Computer Science Colloquia
Tuesday, April 17, 2012
Advisor: Westley Weimer
Attending Faculty: Jack Davidson, Chair; Paul Reynolds, Kevin Sullivan and Ellen Bass.
2:00 PM, Rice Hall, Rm. 242
Ph.D. Dissertation Presentation
Automatically Describing Program Structure and Behavior
Powerful development environments, data-rich project management systems, and ubiquitous software frameworks have fundamentally altered the way software is constructed and maintained. Today, professional developers spend less than 10% of their time actually writing new code and instead primarily try to understand existing software. Increasingly, programmers work by searching for examples or other documentation and then assembling pre-constructed components. Yet, code comprehension is poorly understood and documentation is often incomplete, incorrect, or unavailable. Moreover, few tools exist to support structured code search making the process of finding useful examples ad hoc, slow and error prone.

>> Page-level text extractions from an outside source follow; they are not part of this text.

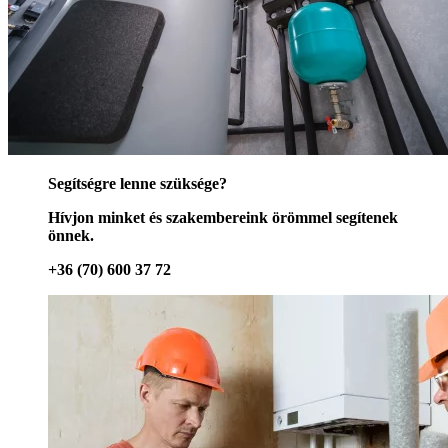
Segítségre lenne szüksége?
Hívjon minket és szakembereink örömmel segítenek
önnek.
+36 (70) 600 37 72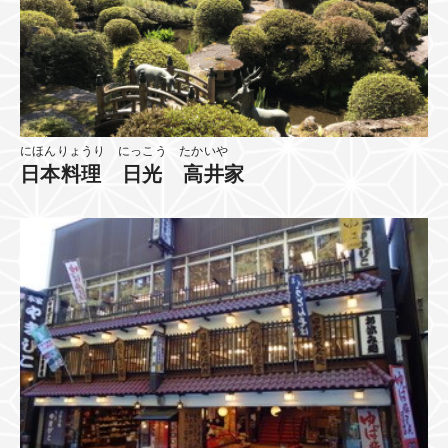
にほんりょうり にっこう たかいや
日本料理 日光 高井家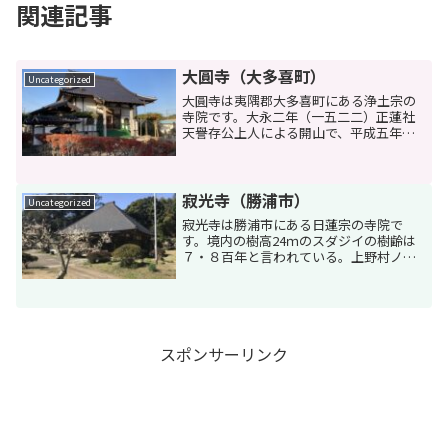
関連記事
大圓寺（大多喜町）
Uncategorized
大圓寺は夷隅郡大多喜町にある浄土宗の
寺院です。大永二年（一五二二）正蓮社
天譽存公上人による開山で、平成五年現
本堂が再建されました。近くの夷隅川に
かかる行徳橋に大多喜城主「本多忠勝」
の銅像がある。基本情報大圓寺藤の花が
きれい住所夷隅郡大多喜町...
寂光寺（勝浦市）
Uncategorized
寂光寺は勝浦市にある日蓮宗の寺院で
す。境内の樹高24ｍのスダジイの樹齢は
７・８百年と言われている。上野村ノ大
椎（うえのむらのおおじい）として有名
で、県指定天然記念物です。基本情報寂
光寺（じゃっこうじ）住所勝浦市上名木
２７６電話0470-76...
スポンサーリンク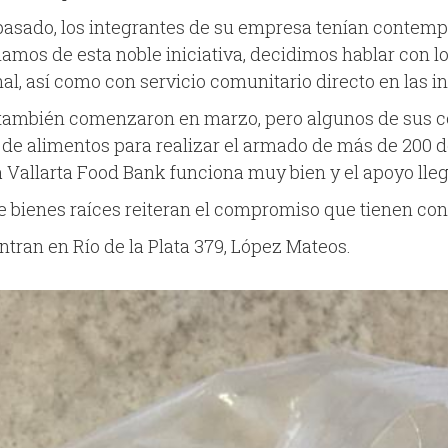
ado, los integrantes de su empresa tenían contempla
mos de esta noble iniciativa, decidimos hablar con 
, así como con servicio comunitario directo en las in
 también comenzaron en marzo, pero algunos de sus co
 de alimentos para realizar el armado de más de 200 d
 Vallarta Food Bank funciona muy bien y el apoyo lleg
 bienes raíces reiteran el compromiso que tienen con 
tran en Río de la Plata 379, López Mateos.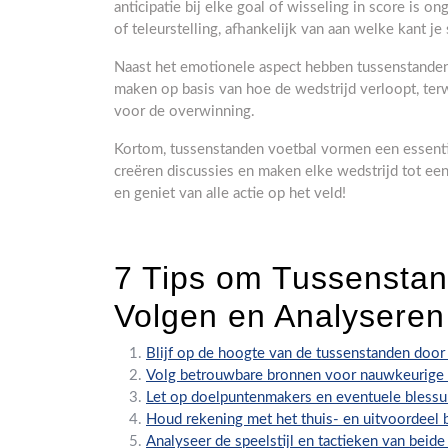
anticipatie bij elke goal of wisseling in score is
of teleurstelling, afhankelijk van aan welke kant je 
Naast het emotionele aspect hebben tussenstande
maken op basis van hoe de wedstrijd verloopt, terw
voor de overwinning.
Kortom, tussenstanden voetbal vormen een essenti
creëren discussies en maken elke wedstrijd tot een
en geniet van alle actie op het veld!
7 Tips om Tussenstand
Volgen en Analyseren
Blijf op de hoogte van de tussenstanden door
Volg betrouwbare bronnen voor nauwkeurige 
Let op doelpuntenmakers en eventuele blessu
Houd rekening met het thuis- en uitvoordeel b
Analyseer de speelstijl en tactieken van beid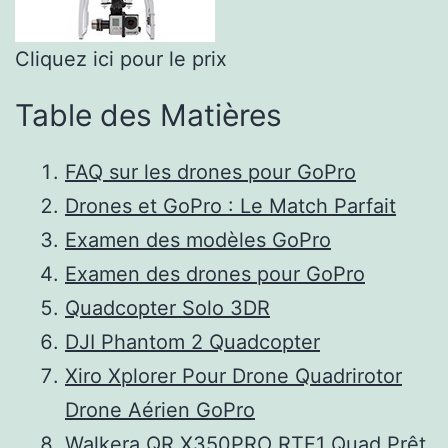
Cliquez ici pour le prix
Table des Matières
FAQ sur les drones pour GoPro
Drones et GoPro : Le Match Parfait
Examen des modèles GoPro
Examen des drones pour GoPro
Quadcopter Solo 3DR
DJI Phantom 2 Quadcopter
Xiro Xplorer Pour Drone Quadrirotor
Drone Aérien GoPro
Walkera QR X350PRO RTF1 Quad Prêt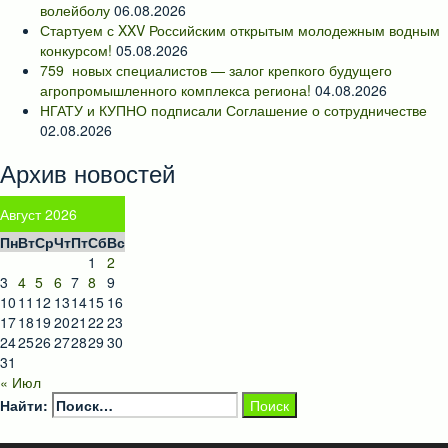
волейболу
06.08.2026
Стартуем с XXV Российским открытым молодежным водным
конкурсом!
05.08.2026
759 новых специалистов — залог крепкого будущего
агропромышленного комплекса региона!
04.08.2026
НГАТУ и КУПНО подписали Соглашение о сотрудничестве
02.08.2026
Архив новостей
Август 2026
Пн
Вт
Ср
Чт
Пт
Сб
Вс
1
2
3
4
5
6
7
8
9
10
11
12
13
14
15
16
17
18
19
20
21
22
23
24
25
26
27
28
29
30
31
« Июл
Найти: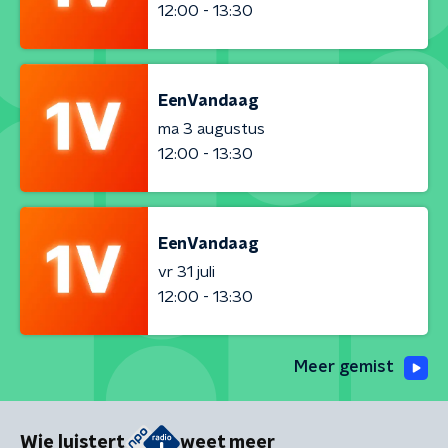
12:00 - 13:30
EenVandaag
ma 3 augustus
12:00 - 13:30
EenVandaag
vr 31 juli
12:00 - 13:30
Meer gemist
Wie luistert
weet meer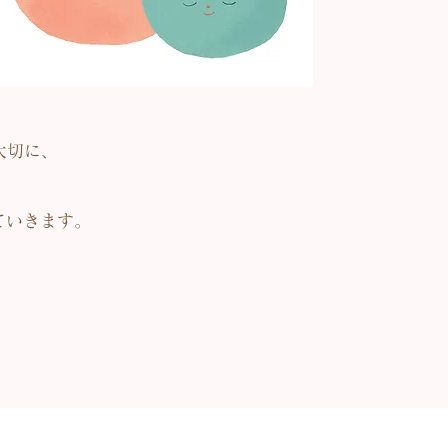
大切に、
ていきます。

The overarching goal of this research is to help humans better understand software at many levels and in doing so improve development productivity and software quality. The contributions of this work are in three areas: readability, runtime behavior, and documentation.
We introduce the first readability metric for program source code. Our model for readability, which is internally based on logistic regression, was learned from data gathered from 120 study participants. Our model agrees with human annotators as much as they agree with each other.
Beyond surface-level readability, understanding software demands understanding the behavior of the running program. To that end, we contribute a model describing runtime behavior in terms of program paths. Over several benchmarks, the top 5% of paths as ranked by our algorithm account for over half of program runtime.
Finally, we describe automated approaches for improving the understandability of software through documentation synthesis. The key to our approach is adapting programming language techniques (e.g., symbolic execution) to create output that is directly comparable to existing human-written artifacts. We describe and evaluate documentation synthesis algorithms for exceptions, code changes, and APIs.
Increasingly, software comprehension is a critical factor in modern development. However, software remains difficult to understand. This research seeks to improve that state by automatically describing program structure and behavior.